* WORK ITEM
Rewrite the text of the entries below, replacing "Caja Ingenieros" with "Caja de Ingenieros" and leaving everything else unchanged. Leave the pictures out of your answer.

(RECORDS PROVIDED begins)

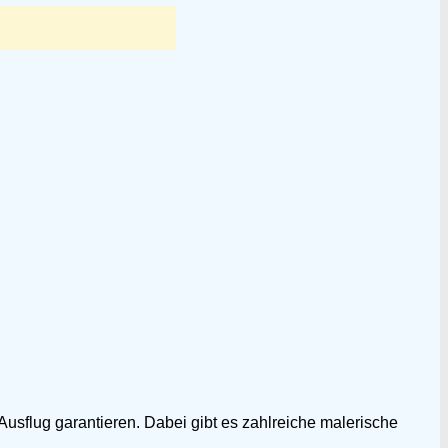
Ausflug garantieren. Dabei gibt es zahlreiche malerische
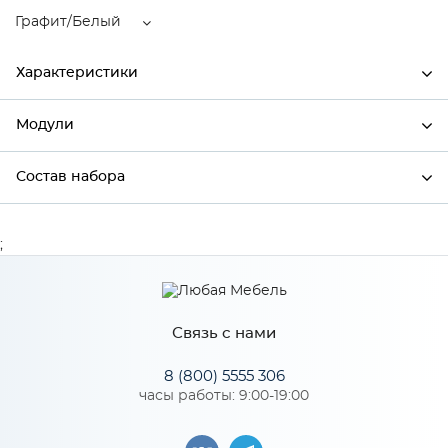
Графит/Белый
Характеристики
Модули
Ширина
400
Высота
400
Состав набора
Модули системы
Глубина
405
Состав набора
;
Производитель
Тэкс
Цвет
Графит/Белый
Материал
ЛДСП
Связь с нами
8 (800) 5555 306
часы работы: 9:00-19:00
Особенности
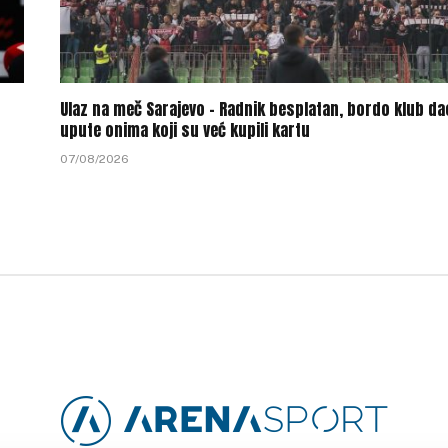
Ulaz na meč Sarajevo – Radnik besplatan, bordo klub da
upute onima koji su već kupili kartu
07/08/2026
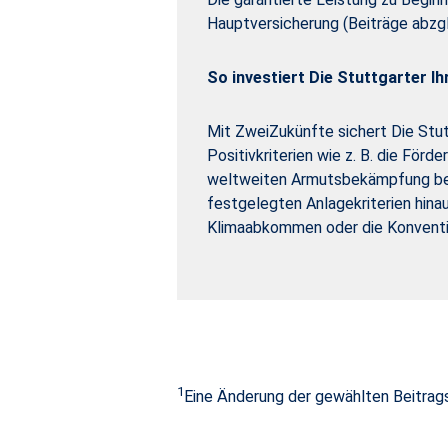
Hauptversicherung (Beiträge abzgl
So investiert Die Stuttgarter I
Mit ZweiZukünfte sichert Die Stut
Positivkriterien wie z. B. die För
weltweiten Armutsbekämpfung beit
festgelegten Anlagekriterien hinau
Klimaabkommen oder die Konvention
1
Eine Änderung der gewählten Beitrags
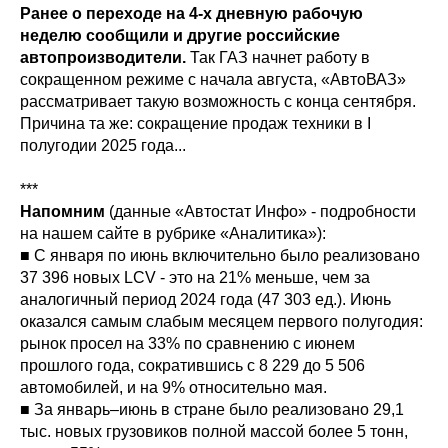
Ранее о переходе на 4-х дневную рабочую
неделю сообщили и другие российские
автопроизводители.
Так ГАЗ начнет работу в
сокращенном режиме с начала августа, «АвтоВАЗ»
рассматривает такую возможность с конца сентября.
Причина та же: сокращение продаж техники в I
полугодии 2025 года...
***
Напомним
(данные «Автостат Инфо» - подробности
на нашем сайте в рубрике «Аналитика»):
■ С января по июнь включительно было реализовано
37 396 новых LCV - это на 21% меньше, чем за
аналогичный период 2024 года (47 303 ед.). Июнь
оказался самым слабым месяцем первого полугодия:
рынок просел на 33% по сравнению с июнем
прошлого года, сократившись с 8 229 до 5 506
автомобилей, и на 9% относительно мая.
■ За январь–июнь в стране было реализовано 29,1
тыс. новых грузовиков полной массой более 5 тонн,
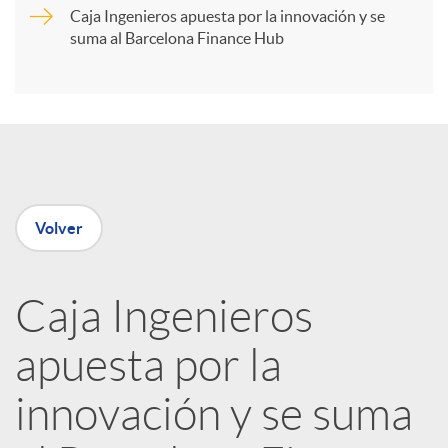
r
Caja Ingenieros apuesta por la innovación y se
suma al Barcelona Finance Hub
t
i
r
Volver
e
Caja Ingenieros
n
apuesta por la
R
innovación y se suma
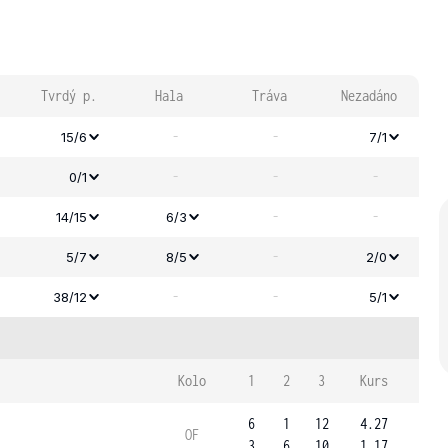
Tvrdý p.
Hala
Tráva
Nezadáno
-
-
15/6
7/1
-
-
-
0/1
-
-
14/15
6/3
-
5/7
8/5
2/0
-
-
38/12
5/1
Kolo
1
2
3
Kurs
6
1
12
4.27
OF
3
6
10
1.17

(RECORDS PROVIDED ends)

* RESPONSE FOR THIS EXERCISE
Ausflug garantieren. Dabei gibt es zahlreiche malerische
Графит/Белый
Характеристики
Модули
Ширина
400
Высота
400
Состав набора
Модули системы
Глубина
405
Состав набора
;
Производитель
Тэкс
Цвет
Графит/Белый
Материал
ЛДСП
Связь с нами
8 (800) 5555 306
часы работы: 9:00-19:00
Особенности
Ulaz na meč Sarajevo – Radnik besplatan, bordo klub da
upute onima koji su već kupili kartu
07/08/2026
Hauptversicherung (Beiträge abzgl
So investiert Die Stuttgarter I
Mit ZweiZukünfte sichert Die Stut
Positivkriterien wie z. B. die För
weltweiten Armutsbekämpfung beit
festgelegten Anlagekriterien hinau
Klimaabkommen oder die Konvention
1
Eine Änderung der gewählten Beitrags
Ранее о переходе на 4-х дневную рабочую
неделю сообщили и другие российские
автопроизводители.
Так ГАЗ начнет работу в
сокращенном режиме с начала августа, «АвтоВАЗ»
рассматривает такую возможность с конца сентября.
Причина та же: сокращение продаж техники в I
полугодии 2025 года...
***
Напомним
(данные «Автостат Инфо» - подробности
на нашем сайте в рубрике «Аналитика»):
■ С января по июнь включительно было реализовано
37 396 новых LCV - это на 21% меньше, чем за
аналогичный период 2024 года (47 303 ед.). Июнь
оказался самым слабым месяцем первого полугодия:
рынок просел на 33% по сравнению с июнем
прошлого года, сократившись с 8 229 до 5 506
автомобилей, и на 9% относительно мая.
■ За январь–июнь в стране было реализовано 29,1
тыс. новых грузовиков полной массой более 5 тонн,
r
Caja de Ingenieros apuesta por la innovación y se
suma al Barcelona Finance Hub
t
i
r
Volver
e
Caja de Ingenieros
n
apuesta por la
R
innovación y se suma
Tvrdý p.
Hala
Tráva
Nezadáno
-
-
15/6
7/1
-
-
-
0/1
-
-
14/15
6/3
-
5/7
8/5
2/0
-
-
38/12
5/1
Kolo
1
2
3
Kurs
6
1
12
4.27
OF
3
6
10
1.17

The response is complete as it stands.